54      As regards, secondly, the freedom to choose an occupation and the freedom to conduct a business, it must be borne in mind that, according to the case-law of the Court, the freedom to pursue a trade or profession, like the right to property, is not an absolute right but must be considered in relation to its social function (see, to that effect, Case C‑210/03 Swedish Match [2004] ECR I–11893, paragraph 72). Consequently, restrictions may be imposed on the exercise of those freedoms, provided that those restrictions in fact correspond to objectives of general interest pursued by the European Union and do not constitute, with regard to the aim pursued, a disproportionate and intolerable interference, impairing the very substance of those rights (Case C‑22/94 Irish Farmers Association and Others [1997] ECR I‑1809, paragraph 27, and Joined Cases C‑20/00 and C‑64/00 Booker Aquaculture and Hydro Seafood [2003] ECR I‑7411, paragraph 68).

55      So far as those objectives are concerned, it follows from paragraphs 48 to 53 of the present judgment that the legislation at issue is designed to protect health, which is an objective recognised by Article 35 of the Charter.

56      As regards compliance with the principle of proportionality, while it is true that the prohibition of the claims at issue imposes certain restrictions on the professional activity of the economic operators concerned in one specific respect, compliance with those freedoms is nevertheless assured in the essential respects.

57      Far from prohibiting the production and marketing of alcoholic beverages, the legislation at issue merely controls, in a very clearly defined area, the associated labelling and advertising.
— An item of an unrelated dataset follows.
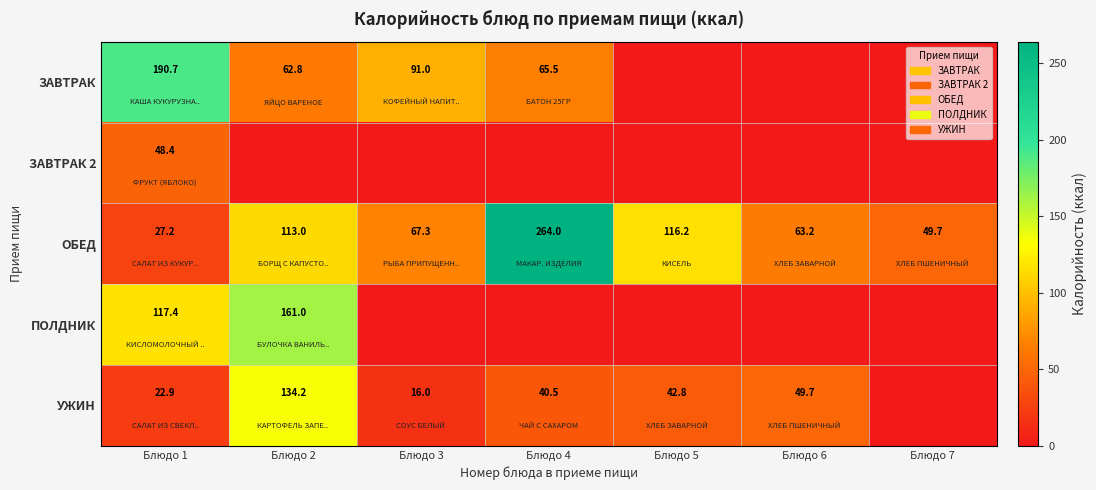

Is the value of ОБЕД at Блюдо 7 greater than the value of УЖИН at Блюдо 2?

No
58      Thus, in a case such as that in the main proceedings, the prohibition at issue does not in any way affect the actual substance of the freedom to choose an occupation or of the freedom to conduct a business.

59      It follows from the foregoing that the total prohibition in Regulation No 1924/2006 of any claim of the kind at issue in the main proceedings must be regarded as complying with the requirement that is intended to reconcile the various fundamental rights in this instance and to strike a fair balance between them.

60      In the light of all the foregoing considerations, the answer to the third question is that the fact that a producer or distributor of wine is prohibited under Regulation No 1924/2006, without exception, from using a claim of the kind at issue in the main proceedings, even if that claim is inherently correct, is compatible with the first subparagraph of Article 6(1) TEU.

 Costs

61      Since these proceedings are, for the parties to the main proceedings, a step in the action pending before the national court, the decision on costs is a matter for that court. Costs incurred in submitting observations to the Court, other than the costs of those parties, are not recoverable.

On those grounds, the Court (Third Chamber) hereby rules:

1.      The first subparagraph of Article 4(3) of Regulation (EC) No 1924/2006 of the European Parliament and of the Council of 20 December 2006 on nutrition and health claims made on foods, as last amended by Commission Regulation (EU) No 116/2010 of 9 February 2010, must be interpreted as meaning that the words ‘health claim’ cover a description such as ‘easily digestible’ that is accompanied by a reference to the reduced content of substances frequently perceived by consumers as being harmful.

2.      The fact that a producer or distributor of wine is prohibited under Regulation No 1924/2006, as amended by Regulation No 116/2010, without exception, from using a claim of the kind at issue in the main proceedings, even if that claim is inherently correct, is compatible with the first subparagraph of Article 6(1) TEU.